» **Entries shown**
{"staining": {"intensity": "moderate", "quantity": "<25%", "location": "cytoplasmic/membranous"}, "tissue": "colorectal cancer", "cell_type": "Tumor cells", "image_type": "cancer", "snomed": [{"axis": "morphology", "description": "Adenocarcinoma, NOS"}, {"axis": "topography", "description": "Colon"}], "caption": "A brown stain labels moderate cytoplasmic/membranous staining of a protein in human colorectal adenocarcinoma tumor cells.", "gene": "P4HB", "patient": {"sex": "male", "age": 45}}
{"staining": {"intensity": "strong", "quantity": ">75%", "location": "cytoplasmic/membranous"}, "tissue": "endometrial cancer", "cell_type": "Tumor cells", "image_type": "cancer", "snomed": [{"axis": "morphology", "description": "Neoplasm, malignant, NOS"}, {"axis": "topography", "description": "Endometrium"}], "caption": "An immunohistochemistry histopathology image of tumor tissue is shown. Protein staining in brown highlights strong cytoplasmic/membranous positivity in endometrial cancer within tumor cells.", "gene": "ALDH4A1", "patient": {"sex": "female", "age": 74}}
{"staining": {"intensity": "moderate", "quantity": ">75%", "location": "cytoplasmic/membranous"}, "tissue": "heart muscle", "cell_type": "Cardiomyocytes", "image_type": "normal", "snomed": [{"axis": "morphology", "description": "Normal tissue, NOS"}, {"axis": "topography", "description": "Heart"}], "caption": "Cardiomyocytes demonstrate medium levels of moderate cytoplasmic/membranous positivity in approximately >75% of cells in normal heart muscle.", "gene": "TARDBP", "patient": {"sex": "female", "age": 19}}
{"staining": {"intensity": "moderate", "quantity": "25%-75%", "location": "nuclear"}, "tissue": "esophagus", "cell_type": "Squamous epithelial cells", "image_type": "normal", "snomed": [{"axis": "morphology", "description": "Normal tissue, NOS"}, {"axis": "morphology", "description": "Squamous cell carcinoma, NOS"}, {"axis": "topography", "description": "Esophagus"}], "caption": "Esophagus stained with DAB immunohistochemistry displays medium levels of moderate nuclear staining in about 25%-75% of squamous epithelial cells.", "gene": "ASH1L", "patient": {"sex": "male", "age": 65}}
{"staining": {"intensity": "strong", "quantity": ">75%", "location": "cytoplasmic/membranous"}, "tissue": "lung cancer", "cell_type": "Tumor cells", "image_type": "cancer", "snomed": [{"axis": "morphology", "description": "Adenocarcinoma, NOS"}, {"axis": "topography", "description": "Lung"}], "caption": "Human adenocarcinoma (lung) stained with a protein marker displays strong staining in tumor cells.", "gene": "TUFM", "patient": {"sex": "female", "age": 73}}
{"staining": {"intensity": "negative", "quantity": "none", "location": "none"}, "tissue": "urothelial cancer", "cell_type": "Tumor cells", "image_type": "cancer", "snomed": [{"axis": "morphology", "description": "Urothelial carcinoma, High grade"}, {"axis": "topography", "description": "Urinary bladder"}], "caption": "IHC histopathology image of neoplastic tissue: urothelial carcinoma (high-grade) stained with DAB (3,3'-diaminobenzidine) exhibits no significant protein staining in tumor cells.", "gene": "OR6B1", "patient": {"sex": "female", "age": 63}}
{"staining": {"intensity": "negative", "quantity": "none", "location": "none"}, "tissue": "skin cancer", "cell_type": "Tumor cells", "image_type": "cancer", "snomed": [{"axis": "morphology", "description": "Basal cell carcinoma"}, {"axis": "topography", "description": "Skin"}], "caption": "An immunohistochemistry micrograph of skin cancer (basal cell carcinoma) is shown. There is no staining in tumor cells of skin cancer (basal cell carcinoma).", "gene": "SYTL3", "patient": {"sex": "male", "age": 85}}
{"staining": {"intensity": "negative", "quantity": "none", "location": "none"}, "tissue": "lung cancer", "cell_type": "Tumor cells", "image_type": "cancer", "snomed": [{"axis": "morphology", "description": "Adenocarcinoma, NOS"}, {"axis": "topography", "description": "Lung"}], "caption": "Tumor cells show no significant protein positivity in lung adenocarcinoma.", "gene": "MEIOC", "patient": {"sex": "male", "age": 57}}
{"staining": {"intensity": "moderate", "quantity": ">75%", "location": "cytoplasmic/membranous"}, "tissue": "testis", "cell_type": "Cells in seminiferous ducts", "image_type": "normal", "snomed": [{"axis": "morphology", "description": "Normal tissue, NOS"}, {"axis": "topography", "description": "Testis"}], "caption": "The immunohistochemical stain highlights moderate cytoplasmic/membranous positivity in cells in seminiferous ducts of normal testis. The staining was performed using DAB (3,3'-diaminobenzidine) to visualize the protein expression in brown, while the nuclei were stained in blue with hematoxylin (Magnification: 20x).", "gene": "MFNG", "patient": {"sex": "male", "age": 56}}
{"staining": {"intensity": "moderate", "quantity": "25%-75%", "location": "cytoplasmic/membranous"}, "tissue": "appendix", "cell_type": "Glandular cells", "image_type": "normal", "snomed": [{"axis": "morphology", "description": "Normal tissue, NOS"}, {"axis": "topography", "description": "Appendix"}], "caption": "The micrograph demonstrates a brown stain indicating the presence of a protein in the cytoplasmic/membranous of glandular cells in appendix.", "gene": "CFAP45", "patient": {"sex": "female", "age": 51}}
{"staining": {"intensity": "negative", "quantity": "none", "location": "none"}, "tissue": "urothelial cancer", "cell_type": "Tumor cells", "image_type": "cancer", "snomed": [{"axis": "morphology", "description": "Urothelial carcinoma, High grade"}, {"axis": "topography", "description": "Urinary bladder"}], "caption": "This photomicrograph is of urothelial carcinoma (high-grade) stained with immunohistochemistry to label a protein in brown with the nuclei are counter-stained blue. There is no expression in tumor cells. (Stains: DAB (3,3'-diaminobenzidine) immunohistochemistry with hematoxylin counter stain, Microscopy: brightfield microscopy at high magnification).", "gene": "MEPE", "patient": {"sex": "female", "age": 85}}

» **Task description**
Your reply should contain each entry, copied without alteration.

» **Answer to the exercise**
{"staining": {"intensity": "moderate", "quantity": "<25%", "location": "cytoplasmic/membranous"}, "tissue": "colorectal cancer", "cell_type": "Tumor cells", "image_type": "cancer", "snomed": [{"axis": "morphology", "description": "Adenocarcinoma, NOS"}, {"axis": "topography", "description": "Colon"}], "caption": "A brown stain labels moderate cytoplasmic/membranous staining of a protein in human colorectal adenocarcinoma tumor cells.", "gene": "P4HB", "patient": {"sex": "male", "age": 45}}
{"staining": {"intensity": "strong", "quantity": ">75%", "location": "cytoplasmic/membranous"}, "tissue": "endometrial cancer", "cell_type": "Tumor cells", "image_type": "cancer", "snomed": [{"axis": "morphology", "description": "Neoplasm, malignant, NOS"}, {"axis": "topography", "description": "Endometrium"}], "caption": "An immunohistochemistry histopathology image of tumor tissue is shown. Protein staining in brown highlights strong cytoplasmic/membranous positivity in endometrial cancer within tumor cells.", "gene": "ALDH4A1", "patient": {"sex": "female", "age": 74}}
{"staining": {"intensity": "moderate", "quantity": ">75%", "location": "cytoplasmic/membranous"}, "tissue": "heart muscle", "cell_type": "Cardiomyocytes", "image_type": "normal", "snomed": [{"axis": "morphology", "description": "Normal tissue, NOS"}, {"axis": "topography", "description": "Heart"}], "caption": "Cardiomyocytes demonstrate medium levels of moderate cytoplasmic/membranous positivity in approximately >75% of cells in normal heart muscle.", "gene": "TARDBP", "patient": {"sex": "female", "age": 19}}
{"staining": {"intensity": "moderate", "quantity": "25%-75%", "location": "nuclear"}, "tissue": "esophagus", "cell_type": "Squamous epithelial cells", "image_type": "normal", "snomed": [{"axis": "morphology", "description": "Normal tissue, NOS"}, {"axis": "morphology", "description": "Squamous cell carcinoma, NOS"}, {"axis": "topography", "description": "Esophagus"}], "caption": "Esophagus stained with DAB immunohistochemistry displays medium levels of moderate nuclear staining in about 25%-75% of squamous epithelial cells.", "gene": "ASH1L", "patient": {"sex": "male", "age": 65}}
{"staining": {"intensity": "strong", "quantity": ">75%", "location": "cytoplasmic/membranous"}, "tissue": "lung cancer", "cell_type": "Tumor cells", "image_type": "cancer", "snomed": [{"axis": "morphology", "description": "Adenocarcinoma, NOS"}, {"axis": "topography", "description": "Lung"}], "caption": "Human adenocarcinoma (lung) stained with a protein marker displays strong staining in tumor cells.", "gene": "TUFM", "patient": {"sex": "female", "age": 73}}
{"staining": {"intensity": "negative", "quantity": "none", "location": "none"}, "tissue": "urothelial cancer", "cell_type": "Tumor cells", "image_type": "cancer", "snomed": [{"axis": "morphology", "description": "Urothelial carcinoma, High grade"}, {"axis": "topography", "description": "Urinary bladder"}], "caption": "IHC histopathology image of neoplastic tissue: urothelial carcinoma (high-grade) stained with DAB (3,3'-diaminobenzidine) exhibits no significant protein staining in tumor cells.", "gene": "OR6B1", "patient": {"sex": "female", "age": 63}}
{"staining": {"intensity": "negative", "quantity": "none", "location": "none"}, "tissue": "skin cancer", "cell_type": "Tumor cells", "image_type": "cancer", "snomed": [{"axis": "morphology", "description": "Basal cell carcinoma"}, {"axis": "topography", "description": "Skin"}], "caption": "An immunohistochemistry micrograph of skin cancer (basal cell carcinoma) is shown. There is no staining in tumor cells of skin cancer (basal cell carcinoma).", "gene": "SYTL3", "patient": {"sex": "male", "age": 85}}
{"staining": {"intensity": "negative", "quantity": "none", "location": "none"}, "tissue": "lung cancer", "cell_type": "Tumor cells", "image_type": "cancer", "snomed": [{"axis": "morphology", "description": "Adenocarcinoma, NOS"}, {"axis": "topography", "description": "Lung"}], "caption": "Tumor cells show no significant protein positivity in lung adenocarcinoma.", "gene": "MEIOC", "patient": {"sex": "male", "age": 57}}
{"staining": {"intensity": "moderate", "quantity": ">75%", "location": "cytoplasmic/membranous"}, "tissue": "testis", "cell_type": "Cells in seminiferous ducts", "image_type": "normal", "snomed": [{"axis": "morphology", "description": "Normal tissue, NOS"}, {"axis": "topography", "description": "Testis"}], "caption": "The immunohistochemical stain highlights moderate cytoplasmic/membranous positivity in cells in seminiferous ducts of normal testis. The staining was performed using DAB (3,3'-diaminobenzidine) to visualize the protein expression in brown, while the nuclei were stained in blue with hematoxylin (Magnification: 20x).", "gene": "MFNG", "patient": {"sex": "male", "age": 56}}
{"staining": {"intensity": "moderate", "quantity": "25%-75%", "location": "cytoplasmic/membranous"}, "tissue": "appendix", "cell_type": "Glandular cells", "image_type": "normal", "snomed": [{"axis": "morphology", "description": "Normal tissue, NOS"}, {"axis": "topography", "description": "Appendix"}], "caption": "The micrograph demonstrates a brown stain indicating the presence of a protein in the cytoplasmic/membranous of glandular cells in appendix.", "gene": "CFAP45", "patient": {"sex": "female", "age": 51}}
{"staining": {"intensity": "negative", "quantity": "none", "location": "none"}, "tissue": "urothelial cancer", "cell_type": "Tumor cells", "image_type": "cancer", "snomed": [{"axis": "morphology", "description": "Urothelial carcinoma, High grade"}, {"axis": "topography", "description": "Urinary bladder"}], "caption": "This photomicrograph is of urothelial carcinoma (high-grade) stained with immunohistochemistry to label a protein in brown with the nuclei are counter-stained blue. There is no expression in tumor cells. (Stains: DAB (3,3'-diaminobenzidine) immunohistochemistry with hematoxylin counter stain, Microscopy: brightfield microscopy at high magnification).", "gene": "MEPE", "patient": {"sex": "female", "age": 85}}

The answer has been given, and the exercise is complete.